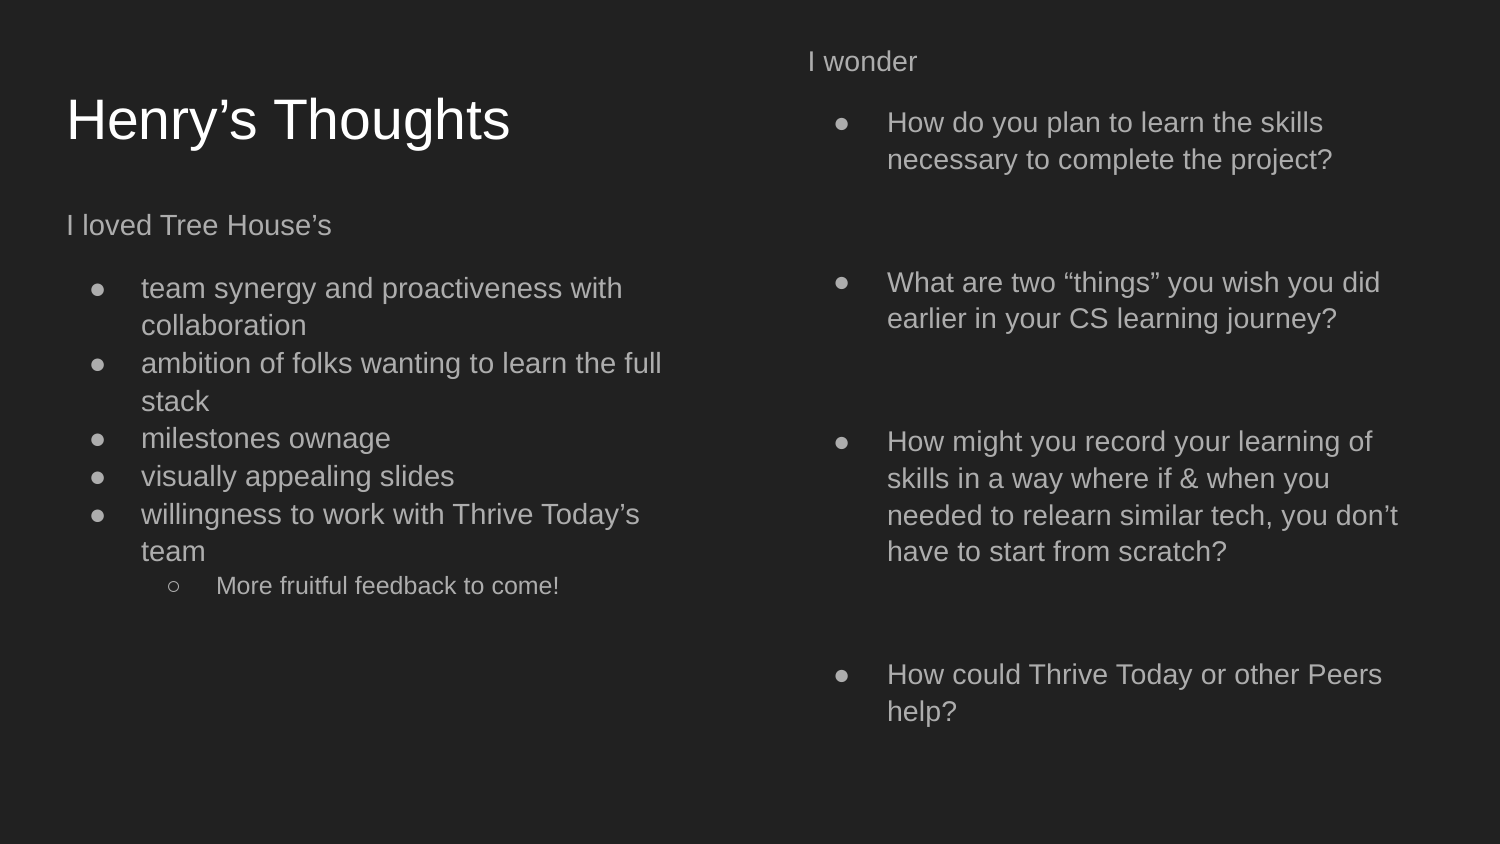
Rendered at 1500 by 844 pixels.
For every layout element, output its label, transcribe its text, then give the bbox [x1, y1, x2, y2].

title Henry’s Thoughts [51, 72, 792, 167]
list I wonder How do you plan to learn the skills necessary to complete the project? What are two “things” you wish you did earlier in your CS learning journey? How might you record your learning of skills in a way where if & when you needed to relearn similar tech, you don’t have to start from scratch? How could Thrive Today or other Peers help? [792, 25, 1449, 750]
list I loved Tree House’s team synergy and proactiveness with collaboration ambition of folks wanting to learn the full stack milestones ownage visually appealing slides willingness to work with Thrive Today’s team More fruitful feedback to come! [51, 189, 708, 750]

WHAT THE TASK ASKS ::
Set down the whole listing exactly as given, except for the pictures.

YOUR RESPONSE ::
Rendered at 1500 by 844 pixels.
For every layout element, output its label, transcribe its text, then give the bbox [x1, y1, x2, y2].

title Henry’s Thoughts [51, 72, 792, 167]
list I wonder How do you plan to learn the skills necessary to complete the project? What are two “things” you wish you did earlier in your CS learning journey? How might you record your learning of skills in a way where if & when you needed to relearn similar tech, you don’t have to start from scratch? How could Thrive Today or other Peers help? [792, 25, 1449, 750]
list I loved Tree House’s team synergy and proactiveness with collaboration ambition of folks wanting to learn the full stack milestones ownage visually appealing slides willingness to work with Thrive Today’s team More fruitful feedback to come! [51, 189, 708, 750]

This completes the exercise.